======== Records to process

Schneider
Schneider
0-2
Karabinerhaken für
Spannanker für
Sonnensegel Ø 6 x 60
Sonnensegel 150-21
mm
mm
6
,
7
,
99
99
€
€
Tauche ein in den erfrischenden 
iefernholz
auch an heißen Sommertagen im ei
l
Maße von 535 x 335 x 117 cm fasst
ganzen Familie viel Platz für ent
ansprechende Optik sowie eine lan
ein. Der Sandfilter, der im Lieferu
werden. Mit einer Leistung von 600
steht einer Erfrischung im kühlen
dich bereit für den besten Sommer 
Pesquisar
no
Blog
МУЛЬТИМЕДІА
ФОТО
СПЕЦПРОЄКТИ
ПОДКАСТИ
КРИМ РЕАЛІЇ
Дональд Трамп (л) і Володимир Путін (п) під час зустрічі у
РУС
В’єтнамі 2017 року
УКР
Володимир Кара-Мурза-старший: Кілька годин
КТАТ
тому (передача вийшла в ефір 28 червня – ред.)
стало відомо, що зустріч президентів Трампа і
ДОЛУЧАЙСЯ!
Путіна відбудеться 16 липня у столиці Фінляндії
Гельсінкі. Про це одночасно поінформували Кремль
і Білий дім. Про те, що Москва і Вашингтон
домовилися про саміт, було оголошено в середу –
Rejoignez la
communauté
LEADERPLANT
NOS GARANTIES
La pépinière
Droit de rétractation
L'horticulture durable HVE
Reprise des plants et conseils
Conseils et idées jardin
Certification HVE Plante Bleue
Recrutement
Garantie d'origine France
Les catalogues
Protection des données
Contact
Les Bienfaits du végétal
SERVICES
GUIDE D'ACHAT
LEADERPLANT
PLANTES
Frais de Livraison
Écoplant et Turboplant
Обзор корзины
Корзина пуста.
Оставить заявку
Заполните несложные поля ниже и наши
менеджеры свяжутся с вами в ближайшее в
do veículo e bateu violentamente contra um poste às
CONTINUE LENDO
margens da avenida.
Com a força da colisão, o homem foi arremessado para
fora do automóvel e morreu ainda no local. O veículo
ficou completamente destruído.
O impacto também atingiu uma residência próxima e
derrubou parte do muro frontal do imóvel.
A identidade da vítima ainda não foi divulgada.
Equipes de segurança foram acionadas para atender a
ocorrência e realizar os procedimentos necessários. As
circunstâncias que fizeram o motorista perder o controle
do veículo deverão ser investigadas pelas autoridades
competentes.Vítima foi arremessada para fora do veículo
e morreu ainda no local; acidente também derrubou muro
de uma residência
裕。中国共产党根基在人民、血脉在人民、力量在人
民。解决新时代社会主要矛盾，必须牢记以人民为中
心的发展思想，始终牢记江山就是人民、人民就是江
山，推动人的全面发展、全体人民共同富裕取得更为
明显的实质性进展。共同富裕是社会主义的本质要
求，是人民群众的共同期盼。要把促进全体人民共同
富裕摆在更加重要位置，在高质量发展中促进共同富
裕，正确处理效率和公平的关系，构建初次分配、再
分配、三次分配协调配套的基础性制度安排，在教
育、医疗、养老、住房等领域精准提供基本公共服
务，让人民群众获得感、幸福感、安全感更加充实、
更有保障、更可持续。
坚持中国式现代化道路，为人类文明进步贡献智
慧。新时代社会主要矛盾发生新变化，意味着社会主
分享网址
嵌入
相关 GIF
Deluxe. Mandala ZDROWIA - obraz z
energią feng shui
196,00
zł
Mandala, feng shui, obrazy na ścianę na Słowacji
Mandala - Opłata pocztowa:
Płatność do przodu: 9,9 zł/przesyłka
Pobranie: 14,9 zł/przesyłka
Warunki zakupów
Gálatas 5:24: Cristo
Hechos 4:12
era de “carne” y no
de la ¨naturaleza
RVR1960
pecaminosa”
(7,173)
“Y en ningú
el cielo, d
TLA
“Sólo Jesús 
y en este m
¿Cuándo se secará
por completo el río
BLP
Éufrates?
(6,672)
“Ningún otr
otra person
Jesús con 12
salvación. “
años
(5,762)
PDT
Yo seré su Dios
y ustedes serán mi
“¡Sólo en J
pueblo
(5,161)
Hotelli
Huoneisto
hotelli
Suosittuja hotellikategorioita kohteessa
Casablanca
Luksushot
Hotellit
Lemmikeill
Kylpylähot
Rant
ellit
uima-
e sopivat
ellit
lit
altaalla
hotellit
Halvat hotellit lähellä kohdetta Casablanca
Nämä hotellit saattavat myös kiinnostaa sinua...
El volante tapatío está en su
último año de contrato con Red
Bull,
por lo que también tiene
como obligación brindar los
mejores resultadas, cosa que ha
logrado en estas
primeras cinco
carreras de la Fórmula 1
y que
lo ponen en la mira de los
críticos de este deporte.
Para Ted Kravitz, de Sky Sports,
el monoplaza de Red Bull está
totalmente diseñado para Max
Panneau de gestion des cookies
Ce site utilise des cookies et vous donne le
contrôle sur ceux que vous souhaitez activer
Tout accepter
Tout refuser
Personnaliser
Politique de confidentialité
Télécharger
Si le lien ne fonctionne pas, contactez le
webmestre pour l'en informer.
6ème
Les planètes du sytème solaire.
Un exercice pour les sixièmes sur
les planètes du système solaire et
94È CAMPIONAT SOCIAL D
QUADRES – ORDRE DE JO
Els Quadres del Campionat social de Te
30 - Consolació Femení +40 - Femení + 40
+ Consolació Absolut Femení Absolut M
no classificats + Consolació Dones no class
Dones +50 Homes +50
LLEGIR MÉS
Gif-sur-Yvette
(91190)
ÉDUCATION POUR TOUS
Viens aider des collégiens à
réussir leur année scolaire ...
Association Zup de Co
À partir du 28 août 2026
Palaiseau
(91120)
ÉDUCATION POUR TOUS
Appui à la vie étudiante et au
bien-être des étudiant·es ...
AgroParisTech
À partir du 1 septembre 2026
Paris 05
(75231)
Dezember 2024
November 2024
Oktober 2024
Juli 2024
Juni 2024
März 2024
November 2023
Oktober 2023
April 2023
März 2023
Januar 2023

================

## What needs to be done
Turn every line of text in the items above into a Markdown table with the columns Row and Line. Number each row and leave out blank lines.

## Exercise response
| Row | Line |
|---|---|
| 1 | Schneider |
| 2 | Schneider |
| 3 | 0-2 |
| 4 | Karabinerhaken für |
| 5 | Spannanker für |
| 6 | Sonnensegel Ø 6 x 60 |
| 7 | Sonnensegel 150-21 |
| 8 | mm |
| 9 | mm |
| 10 | 6 |
| 11 | , |
| 12 | 7 |
| 13 | , |
| 14 | 99 |
| 15 | 99 |
| 16 | € |
| 17 | € |
| 18 | Tauche ein in den erfrischenden  |
| 19 | iefernholz |
| 20 | auch an heißen Sommertagen im ei |
| 21 | l |
| 22 | Maße von 535 x 335 x 117 cm fasst |
| 23 | ganzen Familie viel Platz für ent |
| 24 | ansprechende Optik sowie eine lan |
| 25 | ein. Der Sandfilter, der im Lieferu |
| 26 | werden. Mit einer Leistung von 600 |
| 27 | steht einer Erfrischung im kühlen |
| 28 | dich bereit für den besten Sommer  |
| 29 | Pesquisar |
| 30 | no |
| 31 | Blog |
| 32 | МУЛЬТИМЕДІА |
| 33 | ФОТО |
| 34 | СПЕЦПРОЄКТИ |
| 35 | ПОДКАСТИ |
| 36 | КРИМ РЕАЛІЇ |
| 37 | Дональд Трамп (л) і Володимир Путін (п) під час зустрічі у |
| 38 | РУС |
| 39 | В’єтнамі 2017 року |
| 40 | УКР |
| 41 | Володимир Кара-Мурза-старший: Кілька годин |
| 42 | КТАТ |
| 43 | тому (передача вийшла в ефір 28 червня – ред.) |
| 44 | стало відомо, що зустріч президентів Трампа і |
| 45 | ДОЛУЧАЙСЯ! |
| 46 | Путіна відбудеться 16 липня у столиці Фінляндії |
| 47 | Гельсінкі. Про це одночасно поінформували Кремль |
| 48 | і Білий дім. Про те, що Москва і Вашингтон |
| 49 | домовилися про саміт, було оголошено в середу – |
| 50 | Rejoignez la |
| 51 | communauté |
| 52 | LEADERPLANT |
| 53 | NOS GARANTIES |
| 54 | La pépinière |
| 55 | Droit de rétractation |
| 56 | L'horticulture durable HVE |
| 57 | Reprise des plants et conseils |
| 58 | Conseils et idées jardin |
| 59 | Certification HVE Plante Bleue |
| 60 | Recrutement |
| 61 | Garantie d'origine France |
| 62 | Les catalogues |
| 63 | Protection des données |
| 64 | Contact |
| 65 | Les Bienfaits du végétal |
| 66 | SERVICES |
| 67 | GUIDE D'ACHAT |
| 68 | LEADERPLANT |
| 69 | PLANTES |
| 70 | Frais de Livraison |
| 71 | Écoplant et Turboplant |
| 72 | Обзор корзины |
| 73 | Корзина пуста. |
| 74 | Оставить заявку |
| 75 | Заполните несложные поля ниже и наши |
| 76 | менеджеры свяжутся с вами в ближайшее в |
| 77 | do veículo e bateu violentamente contra um poste às |
| 78 | CONTINUE LENDO |
| 79 | margens da avenida. |
| 80 | Com a força da colisão, o homem foi arremessado para |
| 81 | fora do automóvel e morreu ainda no local. O veículo |
| 82 | ficou completamente destruído. |
| 83 | O impacto também atingiu uma residência próxima e |
| 84 | derrubou parte do muro frontal do imóvel. |
| 85 | A identidade da vítima ainda não foi divulgada. |
| 86 | Equipes de segurança foram acionadas para atender a |
| 87 | ocorrência e realizar os procedimentos necessários. As |
| 88 | circunstâncias que fizeram o motorista perder o controle |
| 89 | do veículo deverão ser investigadas pelas autoridades |
| 90 | competentes.Vítima foi arremessada para fora do veículo |
| 91 | e morreu ainda no local; acidente também derrubou muro |
| 92 | de uma residência |
| 93 | 裕。中国共产党根基在人民、血脉在人民、力量在人 |
| 94 | 民。解决新时代社会主要矛盾，必须牢记以人民为中 |
| 95 | 心的发展思想，始终牢记江山就是人民、人民就是江 |
| 96 | 山，推动人的全面发展、全体人民共同富裕取得更为 |
| 97 | 明显的实质性进展。共同富裕是社会主义的本质要 |
| 98 | 求，是人民群众的共同期盼。要把促进全体人民共同 |
| 99 | 富裕摆在更加重要位置，在高质量发展中促进共同富 |
| 100 | 裕，正确处理效率和公平的关系，构建初次分配、再 |
| 101 | 分配、三次分配协调配套的基础性制度安排，在教 |
| 102 | 育、医疗、养老、住房等领域精准提供基本公共服 |
| 103 | 务，让人民群众获得感、幸福感、安全感更加充实、 |
| 104 | 更有保障、更可持续。 |
| 105 | 坚持中国式现代化道路，为人类文明进步贡献智 |
| 106 | 慧。新时代社会主要矛盾发生新变化，意味着社会主 |
| 107 | 分享网址 |
| 108 | 嵌入 |
| 109 | 相关 GIF |
| 110 | Deluxe. Mandala ZDROWIA - obraz z |
| 111 | energią feng shui |
| 112 | 196,00 |
| 113 | zł |
| 114 | Mandala, feng shui, obrazy na ścianę na Słowacji |
| 115 | Mandala - Opłata pocztowa: |
| 116 | Płatność do przodu: 9,9 zł/przesyłka |
| 117 | Pobranie: 14,9 zł/przesyłka |
| 118 | Warunki zakupów |
| 119 | Gálatas 5:24: Cristo |
| 120 | Hechos 4:12 |
| 121 | era de “carne” y no |
| 122 | de la ¨naturaleza |
| 123 | RVR1960 |
| 124 | pecaminosa” |
| 125 | (7,173) |
| 126 | “Y en ningú |
| 127 | el cielo, d |
| 128 | TLA |
| 129 | “Sólo Jesús  |
| 130 | y en este m |
| 131 | ¿Cuándo se secará |
| 132 | por completo el río |
| 133 | BLP |
| 134 | Éufrates? |
| 135 | (6,672) |
| 136 | “Ningún otr |
| 137 | otra person |
| 138 | Jesús con 12 |
| 139 | salvación. “ |
| 140 | años |
| 141 | (5,762) |
| 142 | PDT |
| 143 | Yo seré su Dios |
| 144 | y ustedes serán mi |
| 145 | “¡Sólo en J |
| 146 | pueblo |
| 147 | (5,161) |
| 148 | Hotelli |
| 149 | Huoneisto |
| 150 | hotelli |
| 151 | Suosittuja hotellikategorioita kohteessa |
| 152 | Casablanca |
| 153 | Luksushot |
| 154 | Hotellit |
| 155 | Lemmikeill |
| 156 | Kylpylähot |
| 157 | Rant |
| 158 | ellit |
| 159 | uima- |
| 160 | e sopivat |
| 161 | ellit |
| 162 | lit |
| 163 | altaalla |
| 164 | hotellit |
| 165 | Halvat hotellit lähellä kohdetta Casablanca |
| 166 | Nämä hotellit saattavat myös kiinnostaa sinua... |
| 167 | El volante tapatío está en su |
| 168 | último año de contrato con Red |
| 169 | Bull, |
| 170 | por lo que también tiene |
| 171 | como obligación brindar los |
| 172 | mejores resultadas, cosa que ha |
| 173 | logrado en estas |
| 174 | primeras cinco |
| 175 | carreras de la Fórmula 1 |
| 176 | y que |
| 177 | lo ponen en la mira de los |
| 178 | críticos de este deporte. |
| 179 | Para Ted Kravitz, de Sky Sports, |
| 180 | el monoplaza de Red Bull está |
| 181 | totalmente diseñado para Max |
| 182 | Panneau de gestion des cookies |
| 183 | Ce site utilise des cookies et vous donne le |
| 184 | contrôle sur ceux que vous souhaitez activer |
| 185 | Tout accepter |
| 186 | Tout refuser |
| 187 | Personnaliser |
| 188 | Politique de confidentialité |
| 189 | Télécharger |
| 190 | Si le lien ne fonctionne pas, contactez le |
| 191 | webmestre pour l'en informer. |
| 192 | 6ème |
| 193 | Les planètes du sytème solaire. |
| 194 | Un exercice pour les sixièmes sur |
| 195 | les planètes du système solaire et |
| 196 | 94È CAMPIONAT SOCIAL D |
| 197 | QUADRES – ORDRE DE JO |
| 198 | Els Quadres del Campionat social de Te |
| 199 | 30 - Consolació Femení +40 - Femení + 40 |
| 200 | + Consolació Absolut Femení Absolut M |
| 201 | no classificats + Consolació Dones no class |
| 202 | Dones +50 Homes +50 |
| 203 | LLEGIR MÉS |
| 204 | Gif-sur-Yvette |
| 205 | (91190) |
| 206 | ÉDUCATION POUR TOUS |
| 207 | Viens aider des collégiens à |
| 208 | réussir leur année scolaire ... |
| 209 | Association Zup de Co |
| 210 | À partir du 28 août 2026 |
| 211 | Palaiseau |
| 212 | (91120) |
| 213 | ÉDUCATION POUR TOUS |
| 214 | Appui à la vie étudiante et au |
| 215 | bien-être des étudiant·es ... |
| 216 | AgroParisTech |
| 217 | À partir du 1 septembre 2026 |
| 218 | Paris 05 |
| 219 | (75231) |
| 220 | Dezember 2024 |
| 221 | November 2024 |
| 222 | Oktober 2024 |
| 223 | Juli 2024 |
| 224 | Juni 2024 |
| 225 | März 2024 |
| 226 | November 2023 |
| 227 | Oktober 2023 |
| 228 | April 2023 |
| 229 | März 2023 |
| 230 | Januar 2023 |